Prerequisites and limitations for using Iceberg in Spark

To use Apache Iceberg with Spark, you must meet the following prerequisite:

  • CDS 3 with CDP Private Cloud Base 7.1.9

Limitations

  • Iceberg tables with equality deletes do not support partition evolution or schema evolution on Primary Key columns.

    Users should not do partition evolution on tables with Primary Keys or Identifier Fields available, or do Schema Evolution on Primary Key columns, Partition Columns, or Identifier Fields from Spark.

  • The use of Iceberg tables as Structured Streaming sources or sinks is not supported.
  • PyIceberg is not supported. Using Spark SQL to query Iceberg tables in PySpark is supported.

Iceberg table format version 2

Iceberg table format version 1 and 2 (v1 and v2) is available.

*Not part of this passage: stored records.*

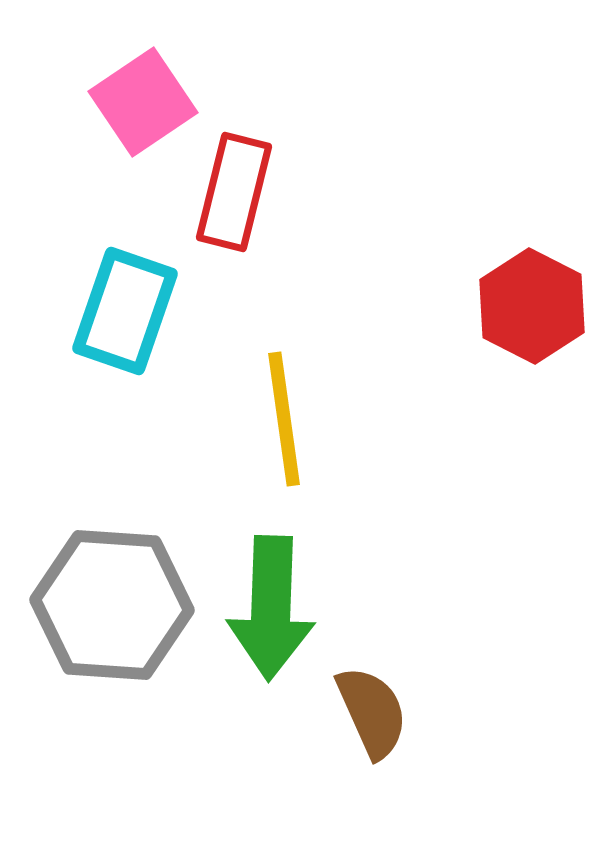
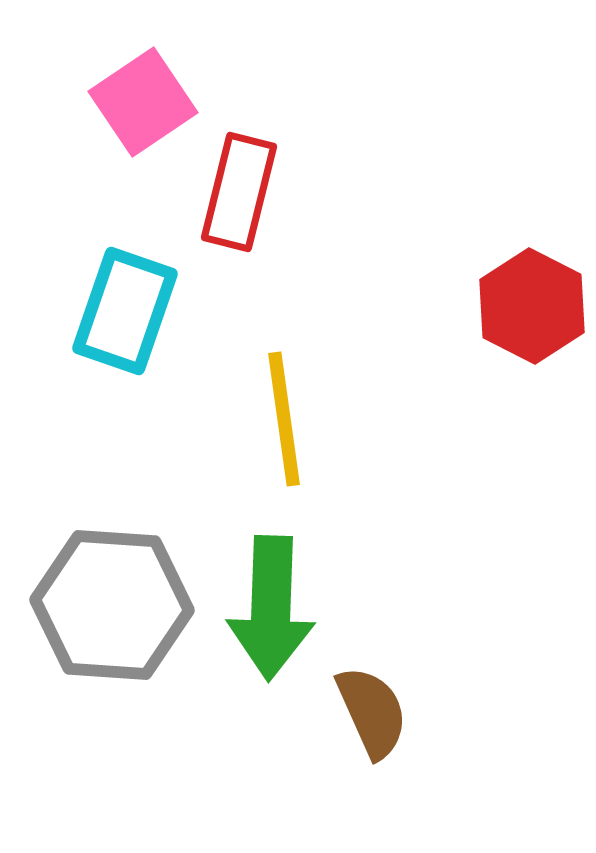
red rectangle: moved 5 px right
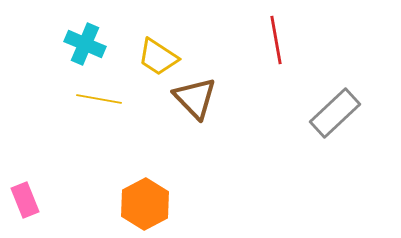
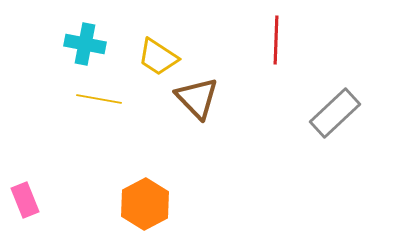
red line: rotated 12 degrees clockwise
cyan cross: rotated 12 degrees counterclockwise
brown triangle: moved 2 px right
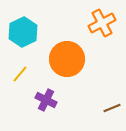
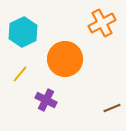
orange circle: moved 2 px left
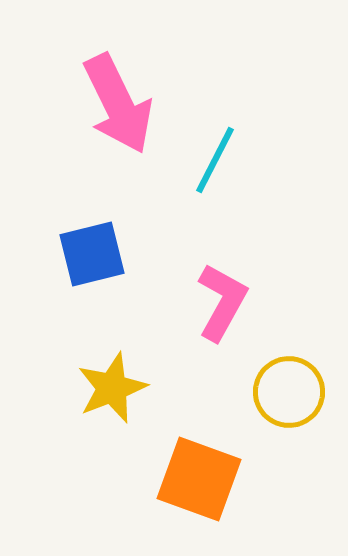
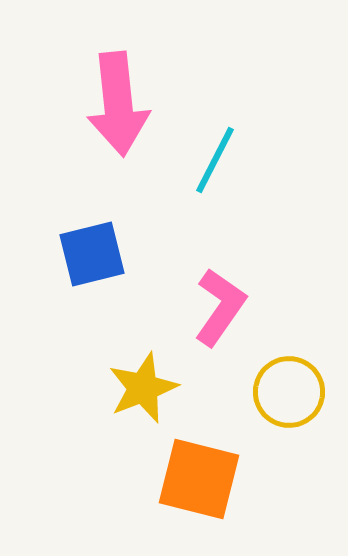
pink arrow: rotated 20 degrees clockwise
pink L-shape: moved 2 px left, 5 px down; rotated 6 degrees clockwise
yellow star: moved 31 px right
orange square: rotated 6 degrees counterclockwise
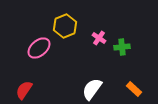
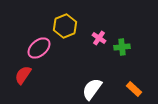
red semicircle: moved 1 px left, 15 px up
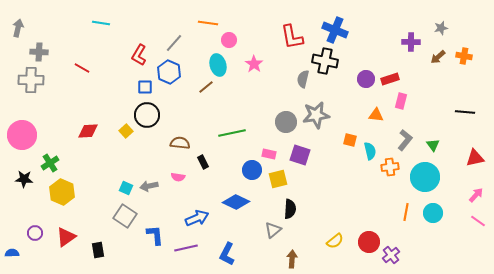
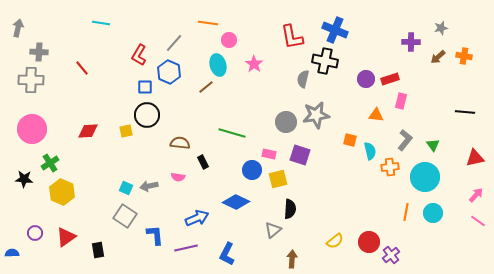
red line at (82, 68): rotated 21 degrees clockwise
yellow square at (126, 131): rotated 32 degrees clockwise
green line at (232, 133): rotated 28 degrees clockwise
pink circle at (22, 135): moved 10 px right, 6 px up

Iceberg table format v2 uses row-level UPDATE and DELETE operations that add deleted files to encoded rows that were deleted from existing data files. The DELETE, UPDATE, and MERGE operations function by writing delete files instead of rewriting the affected data files. Additionally, upon reading the data, the encoded deletes are applied to the affected rows that are read. This functionality is called merge-on-read.

With Iceberg table format version 1 (v1), the above-mentioned operations are only supported with copy-on-write where data files are rewritten in their entirety when rows in the files are deleted. Merge-on-read is more efficient for writes, while copy-on-write is more efficient for reads.